2021 M11 26
Kyan Khojandi est un humoriste. Une fois ce constat établi, il serait facile de considérer « L’horizon des évènements » comme un album parodique, le disque d'un artiste qui s'ennuie, de ceux qui souhaitent se la jouer poète des temps modernes alors qu'ils ne voient bien souvent pas plus loin que leur nombril. On sent même ce stéréotype pointer le bout de son nez à la lecture du communiqué de presse, où le disque est décrit comme « la sortie d'un trou noir », le résultat de ce moment « où la vie et le goût de la vie reviennent. »
À l’écoute de ce dernier premier album, on se rend toutefois compte à quel point il est non seulement navrant de penser ainsi, mais surtout dégradant pour ces arrangements et musiques autrement plus risqués, orchestrés, malins. Notons que « L’horizon des évènements » a été enregistré et composé en étroite collaboration avec Clément Libes (Christophe, Soprano), Guillaume Brière (The Shoes, Orelsan) et Ben Mazué, ce qui laisse à penser que Kyan Khojandi a su s’entourer de mecs qui, comme lui, aiment la mélodie - on parle tout de même d’un homme qui pratique l’alto depuis ses 12 ans et a fait plus de 15 ans de Conservatoire.

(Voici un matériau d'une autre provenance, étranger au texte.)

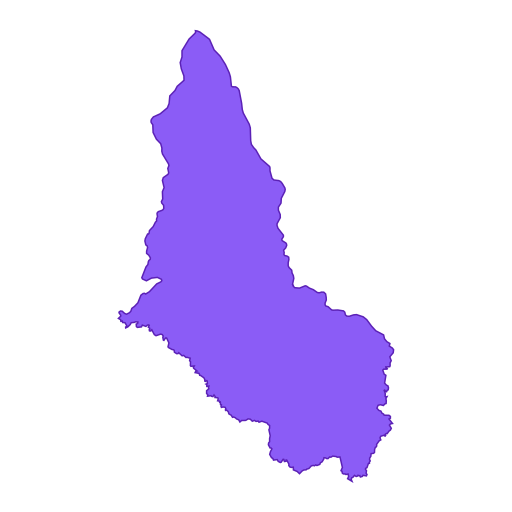 the district of Apiacás, Mato Grosso, Brazil
{"feature_id": "56859067B14827025297108", "entity_name": "Apiacás", "entity_type": "district", "adm_level": 2, "iso_a3": "BRA", "parent_name": "Brazil", "parent_adm1": "Mato Grosso", "projection": "albers", "projection_center": [-57.774, -8.585], "detail": "fine", "context": "isolated", "style": "filled", "palette": "violet", "viewbox_px": 512, "rotation_deg": 0, "n_neighbors": 0, "source": "geoboundaries", "source_scale": "gbopen_adm2", "svg_char_len": 6105}
<svg xmlns="http://www.w3.org/2000/svg" viewBox="0 0 512 512"><path d="M140.9,295.2L137.9,302.8L134.5,306.4L131.8,308.4L130.9,311.1L129.5,312.7L126.5,314.2L124.6,313.4L122.2,311.2L120.5,311.0L119.1,312.0L119.0,312.8L120.7,315.2L120.7,316.2L118.4,318.4L120.6,319.7L120.9,321.3L122.3,321.1L122.6,322.5L125.0,322.7L126.9,326.0L125.6,327.1L125.7,327.9L127.8,326.9L130.2,324.6L131.2,322.7L134.3,322.4L135.5,321.8L137.9,322.0L137.6,323.5L136.2,324.1L136.4,326.6L137.4,327.4L141.5,326.9L142.3,325.1L145.9,326.4L147.4,325.1L148.8,324.9L149.2,325.4L148.3,327.2L149.7,328.2L149.7,329.4L149.2,329.8L149.5,330.9L150.7,331.0L151.8,329.8L154.3,334.6L156.0,335.7L160.7,334.1L162.3,334.6L163.2,336.0L162.8,337.3L163.4,340.2L163.9,340.4L165.5,338.0L166.6,338.0L168.9,342.9L168.0,346.8L168.4,347.5L172.0,349.5L173.6,349.8L174.2,350.4L174.4,352.2L176.7,353.7L178.0,353.6L178.7,352.7L182.1,355.8L183.7,355.4L186.0,357.5L187.0,357.3L190.2,358.2L189.6,360.7L190.5,361.7L190.4,365.6L190.9,366.3L194.2,366.0L193.4,367.4L193.6,368.2L197.0,371.0L195.7,371.3L195.1,372.6L199.1,373.4L199.7,375.3L200.5,375.4L203.9,377.8L204.8,379.6L204.8,381.1L205.4,381.4L206.8,380.6L207.2,381.1L207.4,383.5L206.0,384.1L206.8,384.6L206.8,386.4L208.9,386.1L208.4,387.8L208.8,388.8L206.6,390.7L206.6,393.5L207.8,394.8L207.5,396.2L211.0,395.7L211.5,396.3L212.9,396.6L214.0,395.0L215.2,396.7L215.0,397.5L217.8,397.8L218.2,398.9L217.6,400.8L219.1,401.0L219.6,402.2L220.3,402.0L220.5,404.5L221.4,404.8L221.0,406.2L221.4,407.4L223.0,407.0L225.1,407.3L225.8,408.5L225.4,410.0L225.8,410.5L226.6,410.2L227.2,410.6L228.3,411.8L228.9,413.9L231.2,415.2L232.5,417.3L233.5,417.0L235.3,417.7L236.5,418.9L238.7,419.8L239.9,422.0L241.6,420.5L245.7,420.4L248.1,418.9L250.3,419.2L252.3,421.2L254.5,420.4L256.0,421.4L258.2,421.1L259.0,422.2L261.9,421.2L267.2,423.1L268.0,424.4L269.6,425.5L269.6,428.2L268.9,429.8L270.2,435.7L269.6,438.6L269.6,441.7L268.6,443.0L268.4,444.8L270.1,448.0L271.1,448.0L271.9,448.9L270.5,451.5L269.7,454.4L271.5,457.7L272.8,458.4L273.5,460.1L277.2,459.6L278.2,461.4L280.3,462.5L281.2,462.2L283.1,459.3L283.8,459.4L284.4,461.5L285.9,461.3L286.1,460.0L286.7,460.0L288.9,464.1L288.8,465.6L289.9,467.0L291.3,467.4L293.3,467.2L293.4,469.9L297.2,471.5L299.5,473.7L302.2,470.9L303.8,470.0L306.2,469.8L306.6,469.2L308.9,468.5L311.3,465.9L313.2,465.4L314.4,465.8L315.8,464.9L316.9,465.5L319.8,464.4L320.4,462.8L322.1,461.8L323.7,459.2L324.0,457.7L325.6,457.9L326.7,458.6L328.0,458.6L329.6,457.0L330.9,457.2L332.7,456.1L336.5,456.6L337.1,457.2L340.0,457.0L342.4,467.5L341.0,470.7L342.0,471.3L342.3,473.1L343.3,473.9L345.3,474.0L345.9,474.5L348.1,474.0L348.6,476.6L347.6,478.7L352.0,481.3L351.2,479.3L351.6,477.9L352.9,477.3L354.5,475.4L356.2,476.5L357.7,476.0L358.0,475.3L359.3,475.8L359.8,475.6L360.4,477.0L362.4,476.4L363.0,475.3L366.4,475.9L367.0,474.5L366.1,473.2L366.5,470.7L365.5,469.4L365.6,468.4L367.0,467.6L368.3,463.7L369.4,463.3L369.2,462.6L370.2,460.9L369.6,459.7L369.7,458.0L370.8,456.4L371.1,453.6L373.6,453.3L374.5,452.4L374.6,449.5L375.3,447.4L375.9,447.2L376.7,446.0L376.6,444.4L379.2,440.8L380.8,439.9L380.0,437.8L380.7,436.3L384.4,435.1L384.5,435.8L385.1,436.1L385.7,435.3L385.4,434.2L386.5,433.4L387.2,433.6L389.0,431.1L390.4,430.1L391.3,428.3L389.4,425.1L390.5,423.9L392.5,423.5L389.0,419.0L390.4,418.2L390.4,416.4L389.0,415.3L384.2,415.2L383.6,414.1L381.9,413.1L380.9,411.1L378.9,410.4L376.9,408.2L378.1,405.3L380.4,404.7L383.4,405.5L384.9,403.9L386.1,403.5L386.3,400.7L385.9,398.6L387.0,396.6L385.6,396.9L385.2,396.5L385.2,393.2L384.2,390.4L384.7,390.1L385.5,391.3L386.6,391.7L387.1,390.4L388.2,389.8L388.5,387.8L387.9,385.8L386.5,385.2L384.6,383.1L385.9,375.3L384.2,374.2L382.8,370.2L383.6,369.2L387.0,369.1L387.3,368.7L386.0,367.7L385.8,366.9L389.7,366.7L390.1,365.9L390.1,362.9L391.2,360.7L389.8,356.8L393.2,352.8L393.6,349.7L392.3,348.0L389.3,346.1L389.9,343.5L386.9,341.7L384.5,338.8L383.6,334.9L375.8,330.8L371.5,326.1L366.7,319.6L363.2,316.8L356.5,314.6L353.5,314.9L349.2,316.3L346.8,316.1L345.4,314.9L344.8,312.2L343.5,310.9L337.8,310.0L332.8,310.2L331.5,309.8L328.1,306.7L325.8,306.0L325.1,304.9L325.1,303.0L326.3,300.0L326.2,297.5L325.6,293.9L323.8,292.2L321.6,292.1L319.2,292.8L317.3,292.5L313.4,289.7L309.4,288.1L306.5,286.1L305.2,285.8L299.5,288.1L294.7,287.7L293.0,285.8L293.3,285.2L292.5,284.5L293.8,278.4L293.3,275.5L292.1,273.1L291.7,270.2L289.0,267.5L288.2,265.8L288.2,262.7L288.9,259.4L288.7,257.2L287.1,256.1L284.6,255.5L283.9,254.4L284.2,252.7L283.6,250.2L285.7,247.9L286.7,245.4L286.5,244.0L285.9,243.0L282.1,240.6L281.8,239.2L283.4,236.7L283.4,235.2L278.0,228.3L277.0,225.3L277.1,223.6L280.3,217.7L280.2,214.5L278.4,210.2L278.4,207.1L281.0,203.1L281.3,198.3L284.8,191.5L285.2,189.5L284.9,188.0L282.2,183.4L280.6,181.5L278.8,180.6L273.9,180.0L272.0,178.2L270.0,170.9L270.0,167.9L269.6,166.5L260.9,158.9L255.9,150.0L253.6,147.6L251.4,144.4L250.7,140.8L250.3,127.8L249.2,124.1L243.3,113.1L242.3,109.6L241.6,103.2L239.2,90.6L238.3,88.9L236.9,87.6L235.6,86.9L232.3,86.8L231.4,86.1L230.4,76.8L229.2,72.8L225.4,64.5L220.1,56.1L214.1,49.9L209.5,39.3L200.0,32.1L197.4,31.0L195.4,30.7L195.7,32.0L195.0,33.3L189.1,39.0L182.0,50.7L182.0,57.0L180.2,62.6L181.3,68.8L183.9,75.9L184.0,80.3L177.2,86.3L175.0,90.5L169.8,95.9L169.1,103.5L167.4,107.8L160.2,113.8L153.4,116.9L151.4,119.4L151.0,121.0L151.2,122.5L152.8,124.8L153.1,132.5L156.4,139.2L160.7,143.7L161.9,148.1L161.8,151.2L162.5,154.0L168.5,163.9L168.9,165.6L167.8,168.4L168.7,172.9L168.0,174.3L163.3,177.6L162.4,180.4L164.1,187.6L162.4,191.7L162.7,199.0L161.4,201.6L161.8,203.1L163.6,205.3L163.8,208.3L163.1,209.6L161.9,210.4L158.4,211.6L157.4,212.5L157.0,213.7L157.5,216.6L156.5,219.1L156.6,221.0L155.4,222.2L153.2,226.6L149.5,230.5L149.0,233.4L148.3,234.1L147.6,234.0L145.3,238.7L144.9,241.0L145.8,244.9L147.1,245.8L147.6,247.5L146.6,251.1L146.6,253.4L148.8,255.2L150.4,257.9L150.2,259.4L148.9,260.4L148.3,261.8L147.9,264.5L146.0,266.9L141.8,277.7L142.5,279.0L146.4,280.8L151.5,278.1L157.4,277.4L161.4,279.3L161.8,280.7L160.8,281.9L156.7,283.9L149.4,291.7L145.7,294.0L144.5,293.3L143.1,293.5L140.9,295.2Z" fill="#8b5cf6" stroke="#5b21b6" stroke-width="1.5"/></svg>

Il serait ainsi dommage, au nom d’a priori injustes, de se passer de ses réflexions concises, de son autodérision, de ces mélodies séduisantes, car intelligemment pensées, mais surtout de son aisance à croquer la loose dans des textes où il est question de nostalgie (La sortie des classes), de ces doutes qui suivent une rupture (Soleil nuit), de ces horribles personnes qui « lèvent un sourcil sur leurs selfies » ou de la femme parfaite - « Une femme qu'y'a pas peur de mes exs (contrairement à moi) / Une femme qu'y'a pas peur d'avoir peur (contrairement à moi) / Une femme qui est super forte en sexe (contrairement à moi) ».
Tout n’est évidemment pas parfait, on n'est d'ailleurs pas certain que le disque ait été pensé pour être réécouté en boucle, mais on retrouve sur « L’horizon des évènements » tout ce qui a toujours été la sève de l’écriture de Kyan Khojandi, celle qui a marqué les esprits dans diverses séries aujourd'hui devenues cultes (Bref, Bloqués, Serge le mytho) : une certaine faculté à nourrir de spleen son geste créatif, à narrer avec intelligence les doutes quotidiens, à explorer ses noirceurs (ruptures amoureuses, relations toxiques, deuil) et à trouver régulièrement ce petit mot, cette petite réflexion qui injecte un peu d’humour à son discours, et lui permet de se tenir à bonne distance des schémas négatifs. Ce qu'il souhaite, visiblement : « J'veux pas en rester là, j'veux rebondir. Comme une envie de guérir, comme une envie de pas mourir ».
« L’horizon des évènements » n’est donc pas ce disque pour parents d’élèves qui écoutent France Inter et feuillettent Télérama. C'est une œuvre intime (ça se comprend dès les premiers mots), pensé ces trois dernières années (ça s’entend dans sa richesse instrumentale, avec ses basses alourdies, ses arrangements de cordes, ses moments autotunés, etc.), selon un tracklisting qui fait écho aux différentes étapes d'un deuil (Choc - Déni - Colère - Marchandage - Tristesse - Acceptation - Reconstruction).
Ce schéma, c’est précisément ce qui évite à « L’horizon des évènements » d’être pesant, voire monotone : outre une interprétation, très variée, très dynamique, J’te déteste et OK se révèlent assez drôles, tandis que les huit autres titres frappent au plus près du cœur grâce à des textes humbles et référencés, tristes et rigolos à la fois, à la langue totalement désinhibée mais avec ce regard distancié. Celui que portent sur la vie les gens qui manquent encore et toujours d'assurance.